### INSTRUCTIONS FOR THE TASK
In the entries that follow, say how many lines contain the string "need". Give no other words.
===============
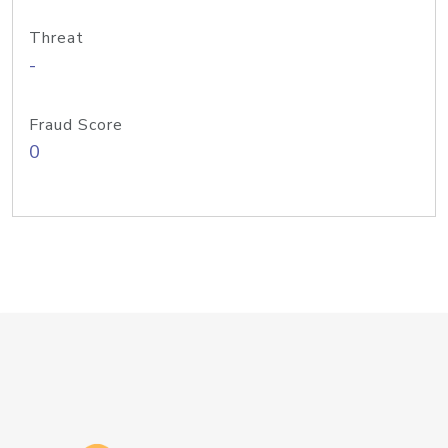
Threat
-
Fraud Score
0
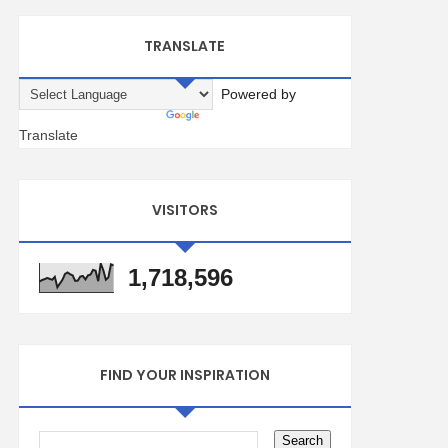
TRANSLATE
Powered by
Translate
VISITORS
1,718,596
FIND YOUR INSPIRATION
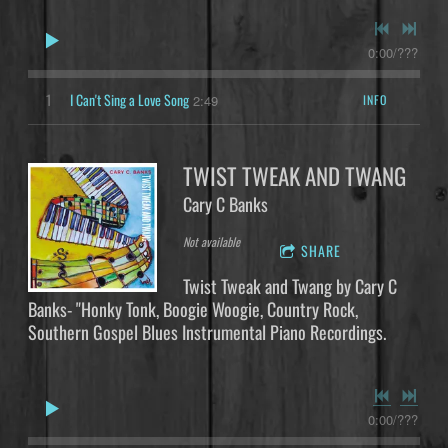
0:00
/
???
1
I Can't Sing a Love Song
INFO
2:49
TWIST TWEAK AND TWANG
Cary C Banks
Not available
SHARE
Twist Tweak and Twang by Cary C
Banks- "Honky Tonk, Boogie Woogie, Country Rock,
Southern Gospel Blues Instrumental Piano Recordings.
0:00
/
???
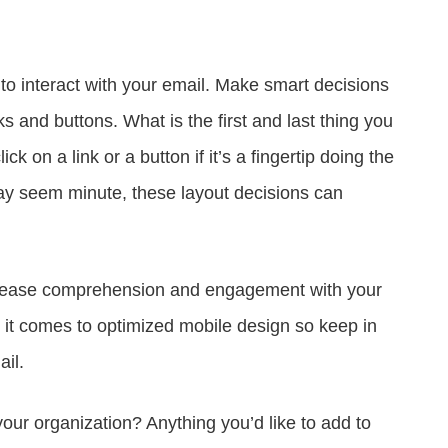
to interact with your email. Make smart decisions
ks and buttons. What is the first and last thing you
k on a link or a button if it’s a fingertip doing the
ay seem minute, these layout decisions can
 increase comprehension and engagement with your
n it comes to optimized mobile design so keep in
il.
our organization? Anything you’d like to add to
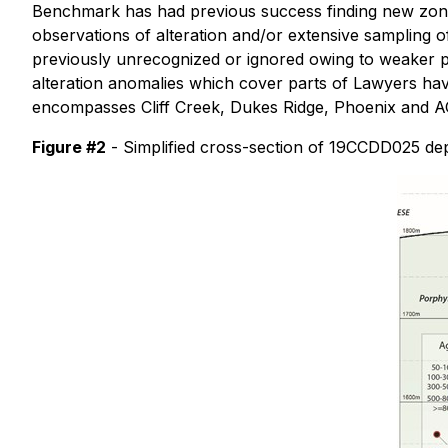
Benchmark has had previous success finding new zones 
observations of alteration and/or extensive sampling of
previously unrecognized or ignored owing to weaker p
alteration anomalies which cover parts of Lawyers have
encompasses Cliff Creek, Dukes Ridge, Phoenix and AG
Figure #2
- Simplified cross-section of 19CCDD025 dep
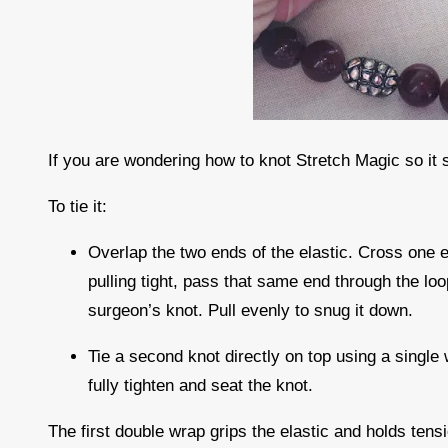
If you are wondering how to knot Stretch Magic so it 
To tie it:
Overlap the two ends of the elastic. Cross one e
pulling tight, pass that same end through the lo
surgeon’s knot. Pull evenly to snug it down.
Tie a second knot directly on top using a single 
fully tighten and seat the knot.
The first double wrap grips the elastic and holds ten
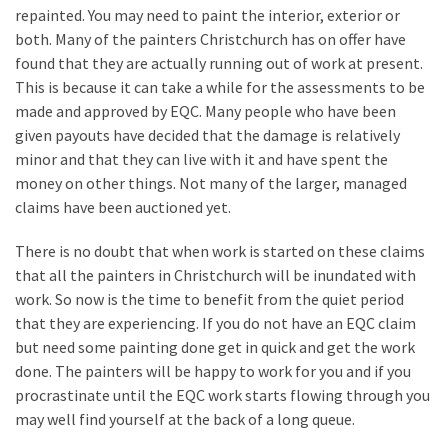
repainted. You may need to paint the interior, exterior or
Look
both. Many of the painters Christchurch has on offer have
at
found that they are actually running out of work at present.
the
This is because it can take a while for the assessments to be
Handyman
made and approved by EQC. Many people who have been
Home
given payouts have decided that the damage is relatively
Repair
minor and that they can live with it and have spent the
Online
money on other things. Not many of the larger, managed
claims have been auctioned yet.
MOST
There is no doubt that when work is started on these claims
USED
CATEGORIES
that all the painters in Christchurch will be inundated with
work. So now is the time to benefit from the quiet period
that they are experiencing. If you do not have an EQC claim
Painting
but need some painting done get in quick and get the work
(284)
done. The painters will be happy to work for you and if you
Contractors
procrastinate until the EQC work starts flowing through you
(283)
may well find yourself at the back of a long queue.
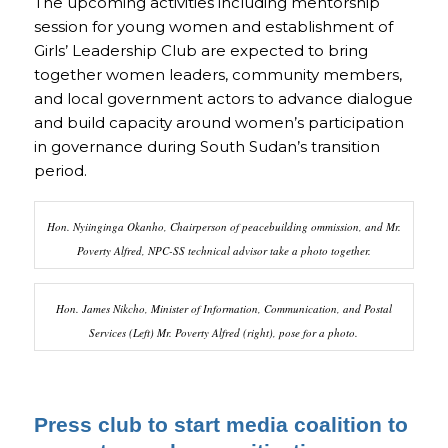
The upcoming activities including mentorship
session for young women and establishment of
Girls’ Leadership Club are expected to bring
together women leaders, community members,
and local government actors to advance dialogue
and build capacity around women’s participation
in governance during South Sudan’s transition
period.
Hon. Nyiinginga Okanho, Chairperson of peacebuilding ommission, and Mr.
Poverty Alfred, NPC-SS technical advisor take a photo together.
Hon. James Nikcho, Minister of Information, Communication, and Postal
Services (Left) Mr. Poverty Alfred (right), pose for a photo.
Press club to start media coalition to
===============
### EXERCISE ANSWER
2